▽

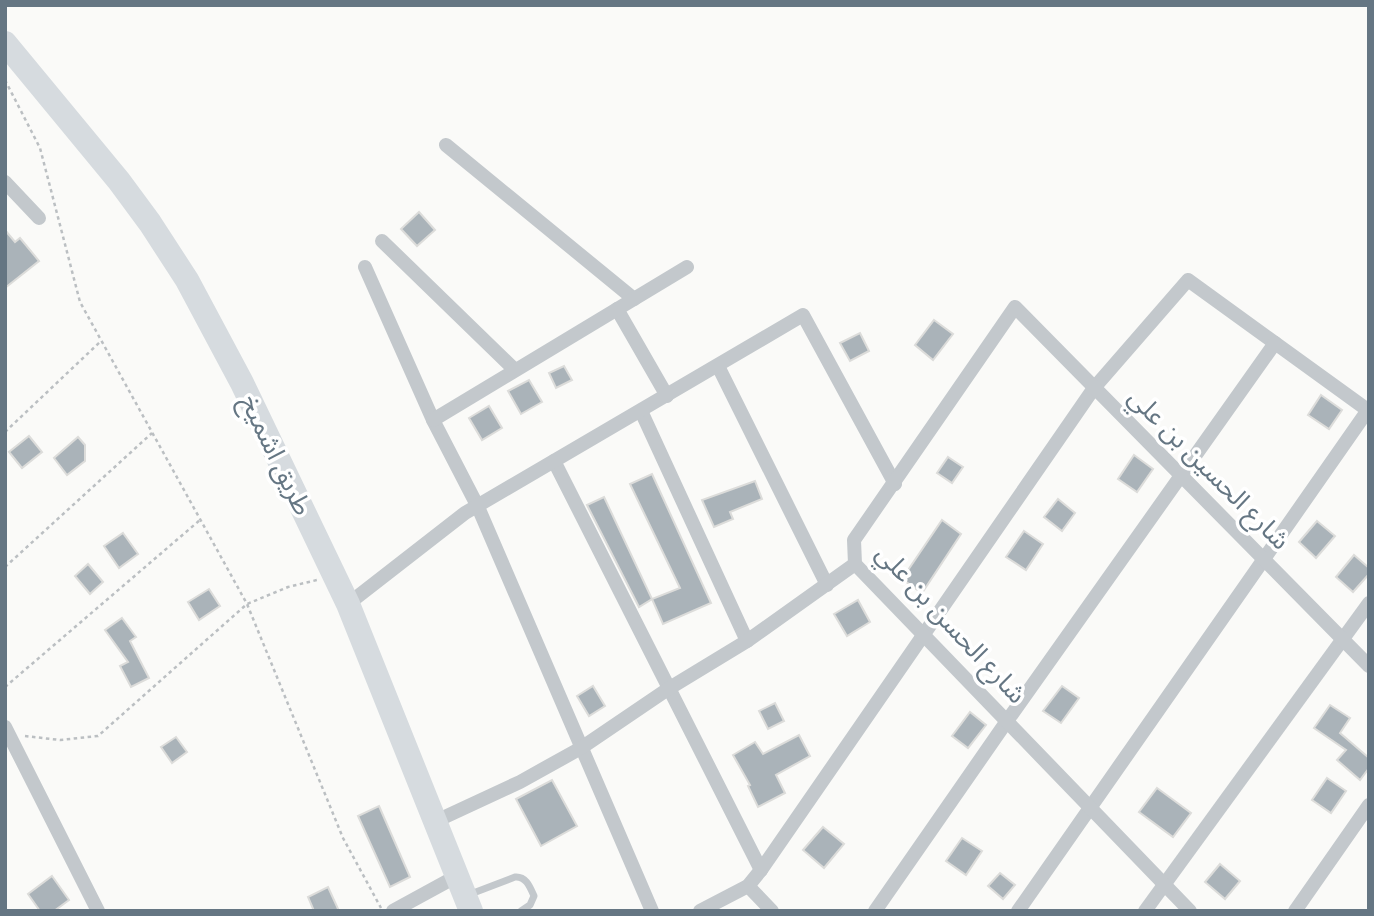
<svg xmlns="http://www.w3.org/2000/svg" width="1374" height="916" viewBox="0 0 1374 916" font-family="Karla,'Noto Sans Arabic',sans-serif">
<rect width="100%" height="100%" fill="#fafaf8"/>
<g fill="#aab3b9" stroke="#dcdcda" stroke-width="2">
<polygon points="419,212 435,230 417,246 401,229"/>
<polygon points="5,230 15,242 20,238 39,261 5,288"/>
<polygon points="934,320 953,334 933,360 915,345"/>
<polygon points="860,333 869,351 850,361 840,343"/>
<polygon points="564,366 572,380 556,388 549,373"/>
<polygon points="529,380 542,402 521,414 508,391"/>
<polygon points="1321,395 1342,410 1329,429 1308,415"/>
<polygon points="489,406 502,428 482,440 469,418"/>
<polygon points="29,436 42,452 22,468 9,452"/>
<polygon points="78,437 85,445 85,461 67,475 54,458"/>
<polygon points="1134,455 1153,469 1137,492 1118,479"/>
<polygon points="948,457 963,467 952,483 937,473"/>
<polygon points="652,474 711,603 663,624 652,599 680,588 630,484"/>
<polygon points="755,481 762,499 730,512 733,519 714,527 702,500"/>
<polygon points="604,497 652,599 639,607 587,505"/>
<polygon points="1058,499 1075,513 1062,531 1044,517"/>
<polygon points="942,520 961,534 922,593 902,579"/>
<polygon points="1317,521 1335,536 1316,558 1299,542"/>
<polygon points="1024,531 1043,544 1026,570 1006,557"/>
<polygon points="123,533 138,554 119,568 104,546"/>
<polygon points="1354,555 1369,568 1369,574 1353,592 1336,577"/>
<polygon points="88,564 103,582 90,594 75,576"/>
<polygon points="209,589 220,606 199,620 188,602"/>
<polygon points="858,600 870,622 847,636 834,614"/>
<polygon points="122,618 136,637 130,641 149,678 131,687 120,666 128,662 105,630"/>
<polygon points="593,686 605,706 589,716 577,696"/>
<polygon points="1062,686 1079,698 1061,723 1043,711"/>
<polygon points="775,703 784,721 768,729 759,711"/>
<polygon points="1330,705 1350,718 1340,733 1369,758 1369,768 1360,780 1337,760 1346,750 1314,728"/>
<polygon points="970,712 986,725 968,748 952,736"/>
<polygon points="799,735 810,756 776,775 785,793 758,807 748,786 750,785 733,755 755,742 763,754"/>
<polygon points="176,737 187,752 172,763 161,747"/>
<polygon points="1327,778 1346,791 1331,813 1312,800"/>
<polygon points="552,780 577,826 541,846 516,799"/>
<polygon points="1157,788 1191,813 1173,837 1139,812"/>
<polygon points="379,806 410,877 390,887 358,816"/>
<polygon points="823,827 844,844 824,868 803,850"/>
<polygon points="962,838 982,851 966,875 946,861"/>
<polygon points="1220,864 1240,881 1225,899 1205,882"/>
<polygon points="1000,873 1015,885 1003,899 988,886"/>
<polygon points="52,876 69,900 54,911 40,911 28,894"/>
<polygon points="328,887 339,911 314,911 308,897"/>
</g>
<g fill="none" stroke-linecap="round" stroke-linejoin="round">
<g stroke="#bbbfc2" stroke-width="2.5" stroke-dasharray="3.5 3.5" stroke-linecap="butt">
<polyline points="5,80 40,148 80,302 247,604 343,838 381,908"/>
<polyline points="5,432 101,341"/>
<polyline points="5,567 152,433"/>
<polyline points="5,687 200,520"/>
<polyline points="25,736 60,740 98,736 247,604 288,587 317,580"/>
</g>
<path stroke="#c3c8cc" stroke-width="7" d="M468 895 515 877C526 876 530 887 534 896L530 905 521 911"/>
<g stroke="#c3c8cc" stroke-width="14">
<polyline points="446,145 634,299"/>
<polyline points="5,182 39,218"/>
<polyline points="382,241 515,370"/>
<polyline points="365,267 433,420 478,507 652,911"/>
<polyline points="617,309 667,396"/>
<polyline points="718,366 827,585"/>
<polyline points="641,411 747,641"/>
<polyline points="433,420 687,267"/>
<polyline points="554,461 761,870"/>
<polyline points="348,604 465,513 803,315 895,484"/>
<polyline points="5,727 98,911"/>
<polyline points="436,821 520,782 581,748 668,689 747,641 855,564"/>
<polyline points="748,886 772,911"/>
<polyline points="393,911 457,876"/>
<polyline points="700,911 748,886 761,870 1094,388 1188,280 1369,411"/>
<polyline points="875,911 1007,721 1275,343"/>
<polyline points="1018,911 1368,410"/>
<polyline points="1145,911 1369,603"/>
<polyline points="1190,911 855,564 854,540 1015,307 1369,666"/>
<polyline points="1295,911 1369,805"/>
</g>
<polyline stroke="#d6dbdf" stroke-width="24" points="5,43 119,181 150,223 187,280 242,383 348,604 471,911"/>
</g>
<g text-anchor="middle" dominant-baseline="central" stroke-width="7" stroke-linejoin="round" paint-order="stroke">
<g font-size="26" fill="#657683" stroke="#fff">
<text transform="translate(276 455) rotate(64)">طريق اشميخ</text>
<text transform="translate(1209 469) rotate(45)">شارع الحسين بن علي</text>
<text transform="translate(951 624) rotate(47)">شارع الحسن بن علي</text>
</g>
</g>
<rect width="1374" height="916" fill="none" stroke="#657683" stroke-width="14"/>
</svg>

△
▽

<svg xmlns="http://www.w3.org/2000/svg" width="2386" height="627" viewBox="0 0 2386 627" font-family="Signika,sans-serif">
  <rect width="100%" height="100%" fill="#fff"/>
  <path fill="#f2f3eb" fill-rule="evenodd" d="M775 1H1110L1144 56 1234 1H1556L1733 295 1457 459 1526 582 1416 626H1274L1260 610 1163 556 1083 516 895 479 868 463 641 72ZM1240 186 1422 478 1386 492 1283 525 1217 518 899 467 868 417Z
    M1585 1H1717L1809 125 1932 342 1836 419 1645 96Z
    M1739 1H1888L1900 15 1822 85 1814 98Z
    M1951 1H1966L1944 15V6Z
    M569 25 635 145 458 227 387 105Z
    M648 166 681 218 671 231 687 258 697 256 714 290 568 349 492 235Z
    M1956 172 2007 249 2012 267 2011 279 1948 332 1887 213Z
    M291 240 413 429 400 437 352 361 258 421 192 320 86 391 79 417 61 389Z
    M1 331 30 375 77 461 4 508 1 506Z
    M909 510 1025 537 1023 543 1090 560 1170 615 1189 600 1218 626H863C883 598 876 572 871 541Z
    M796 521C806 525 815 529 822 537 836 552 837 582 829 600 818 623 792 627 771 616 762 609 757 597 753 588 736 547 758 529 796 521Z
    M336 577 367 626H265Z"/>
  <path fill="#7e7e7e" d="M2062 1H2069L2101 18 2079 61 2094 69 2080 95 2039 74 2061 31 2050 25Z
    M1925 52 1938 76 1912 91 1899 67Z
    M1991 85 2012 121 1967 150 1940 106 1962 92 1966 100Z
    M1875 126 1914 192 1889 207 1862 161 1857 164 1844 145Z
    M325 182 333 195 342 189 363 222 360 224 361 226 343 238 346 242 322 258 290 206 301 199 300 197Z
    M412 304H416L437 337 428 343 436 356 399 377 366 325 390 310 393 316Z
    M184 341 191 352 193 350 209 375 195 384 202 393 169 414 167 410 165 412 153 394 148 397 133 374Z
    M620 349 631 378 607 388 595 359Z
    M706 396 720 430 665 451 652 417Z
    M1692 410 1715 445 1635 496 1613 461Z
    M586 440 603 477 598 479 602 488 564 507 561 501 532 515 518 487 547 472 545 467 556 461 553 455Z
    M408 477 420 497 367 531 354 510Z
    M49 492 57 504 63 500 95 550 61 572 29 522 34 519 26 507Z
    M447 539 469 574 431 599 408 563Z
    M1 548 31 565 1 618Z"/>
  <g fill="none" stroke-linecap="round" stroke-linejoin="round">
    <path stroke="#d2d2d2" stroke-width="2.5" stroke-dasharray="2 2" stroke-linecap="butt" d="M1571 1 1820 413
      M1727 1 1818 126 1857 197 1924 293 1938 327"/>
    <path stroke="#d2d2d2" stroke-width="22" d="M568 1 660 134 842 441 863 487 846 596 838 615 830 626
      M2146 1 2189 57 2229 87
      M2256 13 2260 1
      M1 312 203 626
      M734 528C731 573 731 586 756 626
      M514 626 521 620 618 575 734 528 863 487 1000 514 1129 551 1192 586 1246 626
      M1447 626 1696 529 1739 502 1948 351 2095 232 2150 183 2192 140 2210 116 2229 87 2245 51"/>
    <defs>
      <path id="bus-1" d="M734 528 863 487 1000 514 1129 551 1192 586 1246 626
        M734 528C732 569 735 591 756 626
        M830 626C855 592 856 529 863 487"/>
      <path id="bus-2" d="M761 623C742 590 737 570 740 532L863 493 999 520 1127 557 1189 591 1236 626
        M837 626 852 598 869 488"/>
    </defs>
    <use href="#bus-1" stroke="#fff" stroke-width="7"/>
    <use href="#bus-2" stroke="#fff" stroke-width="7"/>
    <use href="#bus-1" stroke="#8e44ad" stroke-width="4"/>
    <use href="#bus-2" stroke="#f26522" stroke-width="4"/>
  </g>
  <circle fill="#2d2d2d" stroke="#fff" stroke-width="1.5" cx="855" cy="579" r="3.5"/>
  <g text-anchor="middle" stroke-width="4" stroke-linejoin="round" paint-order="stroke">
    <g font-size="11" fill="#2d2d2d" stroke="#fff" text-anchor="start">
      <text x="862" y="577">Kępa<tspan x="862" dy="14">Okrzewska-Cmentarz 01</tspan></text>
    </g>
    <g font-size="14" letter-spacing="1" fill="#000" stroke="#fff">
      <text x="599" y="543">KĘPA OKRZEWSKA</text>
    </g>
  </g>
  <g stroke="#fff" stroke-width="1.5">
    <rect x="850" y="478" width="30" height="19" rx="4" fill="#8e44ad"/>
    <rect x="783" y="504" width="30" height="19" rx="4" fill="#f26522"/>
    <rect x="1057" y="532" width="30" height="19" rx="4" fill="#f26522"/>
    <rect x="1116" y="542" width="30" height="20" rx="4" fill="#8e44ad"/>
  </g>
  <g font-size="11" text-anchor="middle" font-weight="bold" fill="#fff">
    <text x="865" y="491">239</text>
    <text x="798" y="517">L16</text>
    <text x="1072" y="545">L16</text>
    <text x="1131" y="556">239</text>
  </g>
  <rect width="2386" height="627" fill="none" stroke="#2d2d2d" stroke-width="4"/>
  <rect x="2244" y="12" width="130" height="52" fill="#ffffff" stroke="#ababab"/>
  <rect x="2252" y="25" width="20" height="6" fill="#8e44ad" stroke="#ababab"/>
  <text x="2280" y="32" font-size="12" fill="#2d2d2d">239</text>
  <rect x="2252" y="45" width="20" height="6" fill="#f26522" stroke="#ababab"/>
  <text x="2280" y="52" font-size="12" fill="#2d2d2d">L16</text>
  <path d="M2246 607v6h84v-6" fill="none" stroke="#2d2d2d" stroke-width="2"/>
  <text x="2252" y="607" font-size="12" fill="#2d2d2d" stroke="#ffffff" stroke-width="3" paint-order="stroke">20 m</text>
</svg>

△

Look above for the line with "M706 396 720 430 665 451 652 417Z" and the line with "M1 312 203 626"; transcribe both and all lines in between, exactly, and nothing else.

    M706 396 720 430 665 451 652 417Z
    M1692 410 1715 445 1635 496 1613 461Z
    M586 440 603 477 598 479 602 488 564 507 561 501 532 515 518 487 547 472 545 467 556 461 553 455Z
    M408 477 420 497 367 531 354 510Z
    M49 492 57 504 63 500 95 550 61 572 29 522 34 519 26 507Z
    M447 539 469 574 431 599 408 563Z
    M1 548 31 565 1 618Z"/>
  <g fill="none" stroke-linecap="round" stroke-linejoin="round">
    <path stroke="#d2d2d2" stroke-width="2.5" stroke-dasharray="2 2" stroke-linecap="butt" d="M1571 1 1820 413
      M1727 1 1818 126 1857 197 1924 293 1938 327"/>
    <path stroke="#d2d2d2" stroke-width="22" d="M568 1 660 134 842 441 863 487 846 596 838 615 830 626
      M2146 1 2189 57 2229 87
      M2256 13 2260 1
      M1 312 203 626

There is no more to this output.